日本経済が元気になったことは結構ですが、今年の春闘論議を聞いていると何となく、「奇妙な春闘だな」などと感じていしまします。
というのは、労働組合側が賃上げ要求をするのは当然として、経団連も、傘下の企業に賃上げをしてくださいと要請しているのです。
労使双方が「賃上げをしましょう」と言うのでは、春闘、「春季賃金闘争」にはならないのじゃないのかな、と中身を見ますと、連合は要求として「ベースアップ2パーセント以上」とはっきり主張し、経団連の方は「ベースアップも選択肢の一つ」などと極めてあいまいな表現にとどめ、「どれだけ支払うかは企業次第」といった言い方のようです。これでは傘下の企業でもどの程度の賃上げをするのか困るところもあるでしょう。
もともと賃上げというのはサラリーマンにとっては「定期昇給+ベースアップ」です。このうち、定期昇給というのは、企業の賃金制度で決まっていて、定期に(通常毎年)4月に賃金制度で定められた昇給(通常、一律部分と査定部分)をする、と言うものですから、企業としてはやらなければならないはずのものです。
これをやらないというのは、いわば約束違反です。伝統的には、不況の時は「定昇延伸」などという形で「実施を半年延ばしてくれ」などと組合の了解を取っていました。 勿論あくまでも緊急避難の措置という事でした。
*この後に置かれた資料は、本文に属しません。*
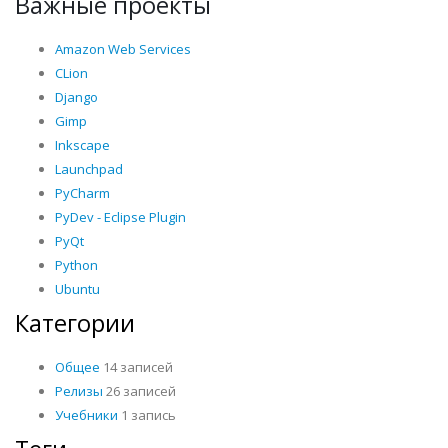
Важные проекты
Amazon Web Services
CLion
Django
Gimp
Inkscape
Launchpad
PyCharm
PyDev - Eclipse Plugin
PyQt
Python
Ubuntu
Категории
Общее
14 записей
Релизы
26 записей
Учебники
1 запись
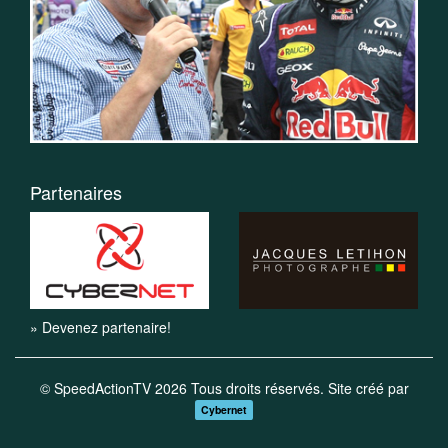
Partenaires
» Devenez partenaire!
© SpeedActionTV 2026 Tous droits réservés. Site créé par
Cybernet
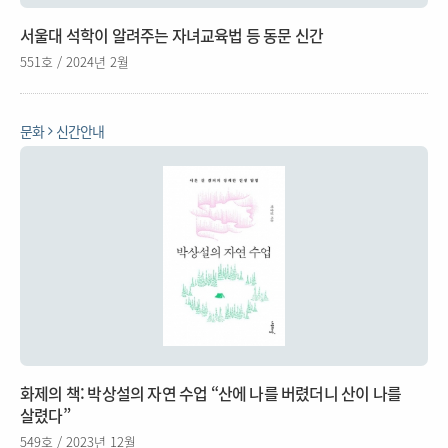
서울대 석학이 알려주는 자녀교육법 등 동문 신간
551호 / 2024년 2월
문화
신간안내
화제의 책: 박상설의 자연 수업 “산에 나를 버렸더니 산이 나를
살렸다”
549호 / 2023년 12월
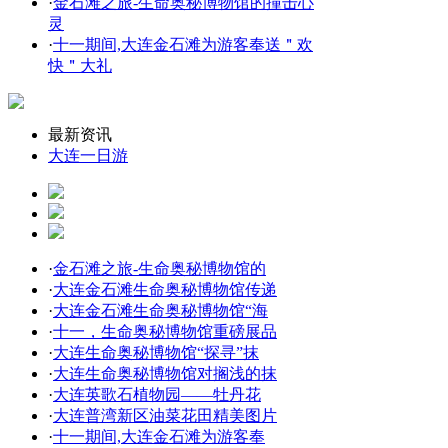
·
金石滩之旅-生命奥秘博物馆的撞击心
灵
·
十一期间,大连金石滩为游客奉送＂欢
快＂大礼
最新资讯
大连一日游
·
金石滩之旅-生命奥秘博物馆的
·
大连金石滩生命奥秘博物馆传递
·
大连金石滩生命奥秘博物馆“海
·
十一，生命奥秘博物馆重磅展品
·
大连生命奥秘博物馆“探寻”抹
·
大连生命奥秘博物馆对搁浅的抹
·
大连英歌石植物园——牡丹花
·
大连普湾新区油菜花田精美图片
·
十一期间,大连金石滩为游客奉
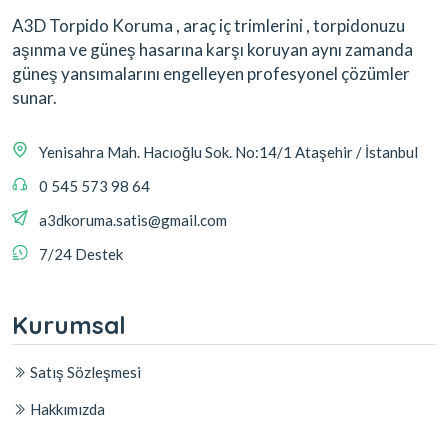
A3D Torpido Koruma , araç iç trimlerini , torpidonuzu
aşınma ve güneş hasarına karşı koruyan aynı zamanda
güneş yansımalarını engelleyen profesyonel çözümler
sunar.
Yenisahra Mah. Hacıoğlu Sok. No:14/1 Ataşehir / İstanbul
0 545 573 98 64
a3dkoruma.satis@gmail.com
7/24 Destek
Kurumsal
Satış Sözleşmesi
Hakkımızda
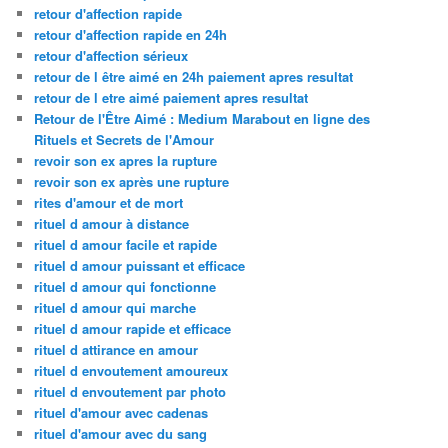
retour d'affection rapide
retour d'affection rapide en 24h
retour d'affection sérieux
retour de l être aimé en 24h paiement apres resultat
retour de l etre aimé paiement apres resultat
Retour de l'Être Aimé : Medium Marabout en ligne des
Rituels et Secrets de l'Amour
revoir son ex apres la rupture
revoir son ex après une rupture
rites d'amour et de mort
rituel d amour à distance
rituel d amour facile et rapide
rituel d amour puissant et efficace
rituel d amour qui fonctionne
rituel d amour qui marche
rituel d amour rapide et efficace
rituel d attirance en amour
rituel d envoutement amoureux
rituel d envoutement par photo
rituel d'amour avec cadenas
rituel d'amour avec du sang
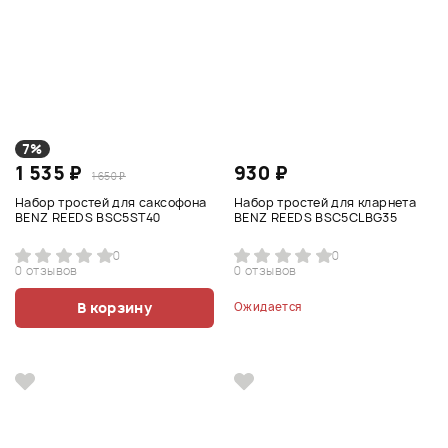
7%
1 535 ₽
930 ₽
1 650 ₽
Набор тростей для саксофона
Набор тростей для кларнета
BENZ REEDS BSC5ST40
BENZ REEDS BSC5CLBG35
0
0
0 отзывов
0 отзывов
В корзину
Ожидается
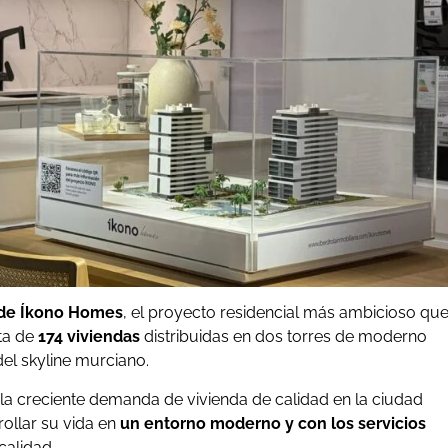
n de Íkono Homes
, el proyecto residencial más ambicioso qu
ta de
174 viviendas
distribuidas en dos torres de moderno
el skyline murciano.
 la creciente demanda de vivienda de calidad en la ciudad
ollar su vida en
un entorno moderno y con los servicios
calidad.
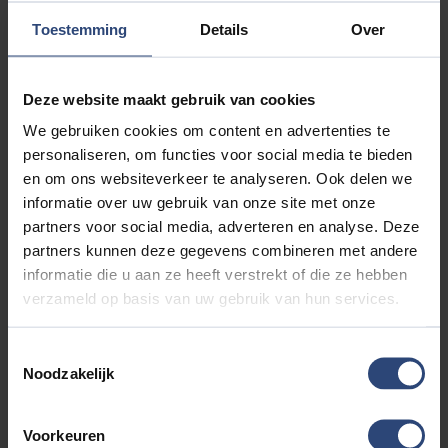
Toestemming
Details
Over
Oscar Autoverhuur in Nijverdal
Oscar Autoverhuur is een bedrijf uit Denemarken dat zich sinds
kort ook in Nederland heeft gevestigd. Het bedrijf is een
Deze website maakt gebruik van cookies
populaire aanbieder van schone en veilige auto’s die
We gebruiken cookies om content en advertenties te
bovendien ook nog eens betaalbaar zijn. Oscar werkt volgens
personaliseren, om functies voor social media te bieden
een uniek concept dat door de Deense Kamer van Koophandel
en om ons websiteverkeer te analyseren. Ook delen we
al tweemaal werd geprezen met de “Best E-commerce Startup”-
informatie over uw gebruik van onze site met onze
prijs. Nog nooit eerder won een bedrijf deze prijs twee keer op
partners voor social media, adverteren en analyse. Deze
een rij. Dit zorgde ervoor dat Oscar snel kon groeien en dat er
partners kunnen deze gegevens combineren met andere
nu ook in Nijverdal en omgeving goede en betaalbare
informatie die u aan ze heeft verstrekt of die ze hebben
huurauto’s aangeboden kunnen worden.
verzameld op basis van uw gebruik van hun services.
Dat het concept van Oscar werkt, is duidelijk. Binnen enkele
jaren zijn er meer Oscar Autoverhuurkantoren in Europa te
Toestemmingsselectie
vinden dan alle Sixt, Avis en Europcar kantoren bij elkaar. Door
Noodzakelijk
zijn ongekende populariteit heeft het bedrijf zich razendsnel uit
kunnen breiden. En nu dus ook naar Auto Aaltink in Nijverdal.
Voorkeuren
ところが「失われた20年」の長期不況の中で、緊急避難が5年も10年も続くことになってしまい「約束された定期昇給もやらない」という状態が続いてしまったのです。
経済が正常になったら、「定期昇給は労使の約束」という本来に帰るべきでしょう。
一方、ベアは賃金表の書き替えによる賃金上昇です。カラオケでキーを上げるように、全体が全て上がります。定額でも定率でも、賃金体系そのものが上にシフトします。
しかし、若年層を特に引上げようとか、総合職に手厚くとか、上げ幅に変化をつける場合には、賃金体系の変更ですから賃金体系の改定交渉を含むことになります。
こうした賃上げのルールは、かつては労使間で共通の理解があったはずですが、不況で賃上げが問題にならない期間が長すぎ、正確に伝承されなかったり、忘れ去られたりしてきているように見えます。
春闘にも、現場力の低下の問題があると言っては言い過ぎかもしれませんが・・・。